**Task 1:** In the PersistentObject design text, which fetch type is the default for collection mappings?

**Page extract:**
- - - - -

The scope of this document is to describe the proposed enhancements for the
PersistentObject component version 1.2.

The general goal for this version is to support the handling of relations
between persistent objects. The term "relation" in this case refers to the

The first part of this document briefly introduces the Java Hibernate system,
which works as the reference implementation. Highly Java specific details are
intentionally left out here, but will occasionally occur in the second and
third part, to explain design decisions. The latter 2 parts of this document
describe the proposed design of our system in detail and explain why this way
has been chosen.

Hibernate (Java)
================

Hibernate is a development component for the Java programming language, that
allows developers to transparently store objects inside a relational database
(RDB). The approach is an implementation of the Active Record design pattern.
Hibernate was used to model the current PersistentObject component of eZ
components. One of the largest benefits of Hibernate against other Active Record
implementations is that in Hibernate the classes of persistent objects are not
required to extend a common base class or to implement a specific interface.

General overview
----------------

Hibernate in general allows you to store any Java object into a database and
retrieve it back from there, without the need of altering the object itself
(e.g. requiring its class to extend a certain other class or implement an
interface). Hibernate needs a special configuration for each class to achieve
the mapping of objects to database tables.

Hibernate is then able to store, load, delete and update class instances
transparently in the database. Objects that can be stored in a database are
called "persistent objects". Hibernate is also capable of handling relations
between objects directly on the relational database.

With an internal implementation of transactions, it is possible to alter
objects in the code in any way and have their database representation updated
automatically without the need to call a specific method for each object. This
method is called "automate dirty-checking".

Hibernate distinguishes between different types of relational mappings:

Foreign key mappings
--------------------

- Many-to-one
- One-to-one

Foreign key mappings define that an object has exactly 1 other related object
of a specific class.

Collection mappings
-------------------

- One-to-many
- Many-to-many

A collection mapping maps one-to-many (1:n) or many-to-many (n:m) relations.
Such relations are reflected in Java using a object of a collection type like
java.util.Set These types store a certain number of objects, while each
key/object pair is unique.

One-to-many relations are simpler than many-to-many relations, since they
don't have the need of a connection table inside the RDB. 

Collection mappings allow the definition of a "fetch" type, which defines how
related objects are fetched from the database. Possible configuration values
are:

SELECT
  The related objects are not fetched by default, but only on request. In Java
  this is implemented using "lazy loading", which means, that the requested
  objects are queried from the database as soon as the related property is
  accessed.

JOIN
  The related objects are fetched automatically, as soon as the original
  object is fetched (using a join). JOIN is the default behavior.

Mappings can be defined as bidirectional, which means, that a related object
can know about the object is related to (original object). For this case, both
class definitions contain a relation definition to each other. One of these
relations must be marked as "inverse". The "inverse" configuration value
indicates, which relation direction will be stored inside the database to avoid
storing duplicate connections.

- - - - -

**Material:**
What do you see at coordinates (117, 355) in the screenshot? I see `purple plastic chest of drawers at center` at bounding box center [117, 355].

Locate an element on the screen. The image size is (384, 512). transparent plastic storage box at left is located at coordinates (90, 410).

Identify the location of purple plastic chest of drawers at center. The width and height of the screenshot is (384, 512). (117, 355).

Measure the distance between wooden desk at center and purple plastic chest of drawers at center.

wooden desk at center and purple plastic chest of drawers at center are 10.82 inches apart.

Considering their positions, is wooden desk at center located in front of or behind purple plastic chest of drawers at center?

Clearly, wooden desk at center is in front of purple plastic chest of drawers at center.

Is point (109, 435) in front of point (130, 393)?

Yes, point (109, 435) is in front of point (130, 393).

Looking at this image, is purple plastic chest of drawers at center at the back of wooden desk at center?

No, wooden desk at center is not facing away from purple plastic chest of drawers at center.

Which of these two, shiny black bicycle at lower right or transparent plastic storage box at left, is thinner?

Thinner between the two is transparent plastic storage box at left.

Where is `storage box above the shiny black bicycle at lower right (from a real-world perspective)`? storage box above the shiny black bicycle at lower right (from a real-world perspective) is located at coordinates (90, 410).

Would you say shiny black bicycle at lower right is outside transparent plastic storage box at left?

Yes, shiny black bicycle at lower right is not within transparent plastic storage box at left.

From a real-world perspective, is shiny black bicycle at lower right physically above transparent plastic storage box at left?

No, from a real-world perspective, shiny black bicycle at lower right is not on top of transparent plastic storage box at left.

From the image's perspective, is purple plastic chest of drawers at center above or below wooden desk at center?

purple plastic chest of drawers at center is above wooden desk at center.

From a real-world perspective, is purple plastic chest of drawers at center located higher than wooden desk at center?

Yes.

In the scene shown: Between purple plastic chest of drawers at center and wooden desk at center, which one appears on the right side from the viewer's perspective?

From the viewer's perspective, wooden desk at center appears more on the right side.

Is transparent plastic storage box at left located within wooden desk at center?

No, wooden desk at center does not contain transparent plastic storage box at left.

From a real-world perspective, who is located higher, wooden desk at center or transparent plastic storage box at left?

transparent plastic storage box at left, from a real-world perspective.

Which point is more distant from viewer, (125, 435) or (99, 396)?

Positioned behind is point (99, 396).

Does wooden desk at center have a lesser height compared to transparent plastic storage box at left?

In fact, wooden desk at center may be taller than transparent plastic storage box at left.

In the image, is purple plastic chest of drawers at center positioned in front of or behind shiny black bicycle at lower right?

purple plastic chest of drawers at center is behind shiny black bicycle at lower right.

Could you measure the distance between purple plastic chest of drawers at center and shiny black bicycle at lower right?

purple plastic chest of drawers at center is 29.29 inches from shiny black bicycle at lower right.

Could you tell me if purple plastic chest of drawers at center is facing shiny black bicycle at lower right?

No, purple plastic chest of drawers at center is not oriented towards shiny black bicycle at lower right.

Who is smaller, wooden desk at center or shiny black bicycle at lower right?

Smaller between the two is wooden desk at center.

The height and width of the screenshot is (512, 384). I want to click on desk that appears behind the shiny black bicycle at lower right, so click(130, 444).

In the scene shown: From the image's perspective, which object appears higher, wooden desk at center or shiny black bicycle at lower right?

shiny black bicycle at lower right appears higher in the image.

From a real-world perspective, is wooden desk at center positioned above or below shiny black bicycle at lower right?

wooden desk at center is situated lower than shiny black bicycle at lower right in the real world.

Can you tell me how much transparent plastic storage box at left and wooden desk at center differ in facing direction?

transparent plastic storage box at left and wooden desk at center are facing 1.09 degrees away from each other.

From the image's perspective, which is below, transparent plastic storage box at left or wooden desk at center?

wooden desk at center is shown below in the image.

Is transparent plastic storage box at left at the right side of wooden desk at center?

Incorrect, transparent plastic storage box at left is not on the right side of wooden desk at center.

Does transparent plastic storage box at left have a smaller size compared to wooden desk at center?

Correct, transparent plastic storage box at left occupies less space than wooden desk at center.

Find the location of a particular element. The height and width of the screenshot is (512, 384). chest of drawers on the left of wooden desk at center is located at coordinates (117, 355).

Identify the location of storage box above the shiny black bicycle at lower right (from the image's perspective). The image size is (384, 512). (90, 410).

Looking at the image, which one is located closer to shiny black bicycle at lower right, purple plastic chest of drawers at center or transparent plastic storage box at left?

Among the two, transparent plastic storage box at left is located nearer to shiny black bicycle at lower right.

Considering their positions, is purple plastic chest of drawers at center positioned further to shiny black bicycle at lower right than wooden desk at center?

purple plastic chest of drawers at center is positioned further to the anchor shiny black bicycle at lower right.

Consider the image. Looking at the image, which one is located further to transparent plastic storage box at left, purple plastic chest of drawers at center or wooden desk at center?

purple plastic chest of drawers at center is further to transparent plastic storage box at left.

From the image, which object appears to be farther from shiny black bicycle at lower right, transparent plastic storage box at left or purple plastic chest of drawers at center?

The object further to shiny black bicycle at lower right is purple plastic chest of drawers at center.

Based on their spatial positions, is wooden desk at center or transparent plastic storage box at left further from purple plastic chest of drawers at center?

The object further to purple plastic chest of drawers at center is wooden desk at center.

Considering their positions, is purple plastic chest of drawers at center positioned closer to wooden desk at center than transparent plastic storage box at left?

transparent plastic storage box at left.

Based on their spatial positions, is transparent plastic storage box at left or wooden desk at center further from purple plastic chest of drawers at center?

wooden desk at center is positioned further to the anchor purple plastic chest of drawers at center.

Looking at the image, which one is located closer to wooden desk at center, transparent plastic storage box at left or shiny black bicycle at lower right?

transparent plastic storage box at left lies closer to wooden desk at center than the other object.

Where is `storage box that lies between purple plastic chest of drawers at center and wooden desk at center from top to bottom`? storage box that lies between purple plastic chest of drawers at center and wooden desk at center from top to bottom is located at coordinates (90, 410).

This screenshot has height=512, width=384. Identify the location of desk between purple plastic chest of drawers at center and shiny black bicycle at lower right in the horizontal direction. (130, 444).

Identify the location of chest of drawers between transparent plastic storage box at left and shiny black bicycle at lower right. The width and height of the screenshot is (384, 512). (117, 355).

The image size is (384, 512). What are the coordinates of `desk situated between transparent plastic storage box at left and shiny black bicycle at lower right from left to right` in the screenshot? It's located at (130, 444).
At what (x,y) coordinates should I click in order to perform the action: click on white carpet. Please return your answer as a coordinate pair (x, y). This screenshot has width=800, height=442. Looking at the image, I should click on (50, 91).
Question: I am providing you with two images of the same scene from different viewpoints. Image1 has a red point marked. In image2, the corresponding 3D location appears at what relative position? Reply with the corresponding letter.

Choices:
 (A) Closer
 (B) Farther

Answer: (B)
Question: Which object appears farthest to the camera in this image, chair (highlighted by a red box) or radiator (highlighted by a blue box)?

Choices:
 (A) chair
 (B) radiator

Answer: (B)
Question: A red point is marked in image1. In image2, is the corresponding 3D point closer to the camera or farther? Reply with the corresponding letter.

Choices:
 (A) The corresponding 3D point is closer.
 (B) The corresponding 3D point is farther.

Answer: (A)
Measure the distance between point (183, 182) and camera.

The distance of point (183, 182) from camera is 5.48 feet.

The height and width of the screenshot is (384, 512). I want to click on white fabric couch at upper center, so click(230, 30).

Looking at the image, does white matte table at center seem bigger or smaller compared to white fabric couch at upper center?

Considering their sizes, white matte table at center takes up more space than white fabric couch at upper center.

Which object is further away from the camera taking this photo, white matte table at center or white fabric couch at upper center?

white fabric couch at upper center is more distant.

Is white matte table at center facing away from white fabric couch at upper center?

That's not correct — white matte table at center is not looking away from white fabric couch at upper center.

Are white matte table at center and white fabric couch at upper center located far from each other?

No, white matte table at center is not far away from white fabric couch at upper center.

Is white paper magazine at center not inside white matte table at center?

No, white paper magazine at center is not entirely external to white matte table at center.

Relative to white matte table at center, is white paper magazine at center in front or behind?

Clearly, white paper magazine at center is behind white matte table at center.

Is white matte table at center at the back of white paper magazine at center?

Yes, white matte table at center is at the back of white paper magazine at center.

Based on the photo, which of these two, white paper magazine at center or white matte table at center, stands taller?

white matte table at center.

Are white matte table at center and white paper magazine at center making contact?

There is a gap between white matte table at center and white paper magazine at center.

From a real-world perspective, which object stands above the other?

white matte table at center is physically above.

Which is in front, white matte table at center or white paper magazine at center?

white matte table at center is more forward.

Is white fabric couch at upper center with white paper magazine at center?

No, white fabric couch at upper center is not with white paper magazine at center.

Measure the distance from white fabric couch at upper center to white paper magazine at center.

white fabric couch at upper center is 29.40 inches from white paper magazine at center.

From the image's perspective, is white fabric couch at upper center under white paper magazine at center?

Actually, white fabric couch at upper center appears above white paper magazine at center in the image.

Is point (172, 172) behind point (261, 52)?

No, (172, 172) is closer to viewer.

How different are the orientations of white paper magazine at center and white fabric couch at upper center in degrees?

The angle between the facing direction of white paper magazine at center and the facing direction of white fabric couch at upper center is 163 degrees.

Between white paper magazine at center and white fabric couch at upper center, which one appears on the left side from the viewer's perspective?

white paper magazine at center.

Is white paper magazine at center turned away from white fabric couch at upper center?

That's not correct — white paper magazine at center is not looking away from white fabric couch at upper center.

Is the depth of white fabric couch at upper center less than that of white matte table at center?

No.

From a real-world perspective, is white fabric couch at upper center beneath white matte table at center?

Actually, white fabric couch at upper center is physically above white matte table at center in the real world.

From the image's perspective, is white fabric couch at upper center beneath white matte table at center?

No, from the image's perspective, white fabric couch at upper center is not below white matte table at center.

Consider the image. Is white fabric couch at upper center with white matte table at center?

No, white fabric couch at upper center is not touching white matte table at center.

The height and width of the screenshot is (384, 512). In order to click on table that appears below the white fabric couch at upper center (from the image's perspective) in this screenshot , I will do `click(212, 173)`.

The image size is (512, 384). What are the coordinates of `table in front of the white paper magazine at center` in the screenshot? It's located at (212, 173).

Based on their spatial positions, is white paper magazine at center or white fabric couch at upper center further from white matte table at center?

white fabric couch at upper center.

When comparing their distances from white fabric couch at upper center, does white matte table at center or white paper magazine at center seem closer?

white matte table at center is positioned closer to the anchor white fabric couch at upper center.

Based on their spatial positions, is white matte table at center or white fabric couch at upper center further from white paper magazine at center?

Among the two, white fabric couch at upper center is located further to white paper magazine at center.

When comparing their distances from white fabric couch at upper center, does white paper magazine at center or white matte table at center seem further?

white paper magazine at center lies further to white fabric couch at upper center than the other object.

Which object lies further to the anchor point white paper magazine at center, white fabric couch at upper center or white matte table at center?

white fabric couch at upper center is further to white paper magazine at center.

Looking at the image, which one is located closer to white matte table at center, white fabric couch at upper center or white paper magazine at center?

- - - - -

**Task 2:** Duplicate the listing from its first line through the line holding "Yes, point (109, 435)", both included.

**Final result 1:** JOIN

**Final result 2:**
What do you see at coordinates (117, 355) in the screenshot? I see `purple plastic chest of drawers at center` at bounding box center [117, 355].

Locate an element on the screen. The image size is (384, 512). transparent plastic storage box at left is located at coordinates (90, 410).

Identify the location of purple plastic chest of drawers at center. The width and height of the screenshot is (384, 512). (117, 355).

Measure the distance between wooden desk at center and purple plastic chest of drawers at center.

wooden desk at center and purple plastic chest of drawers at center are 10.82 inches apart.

Considering their positions, is wooden desk at center located in front of or behind purple plastic chest of drawers at center?

Clearly, wooden desk at center is in front of purple plastic chest of drawers at center.

Is point (109, 435) in front of point (130, 393)?

Yes, point (109, 435) is in front of point (130, 393).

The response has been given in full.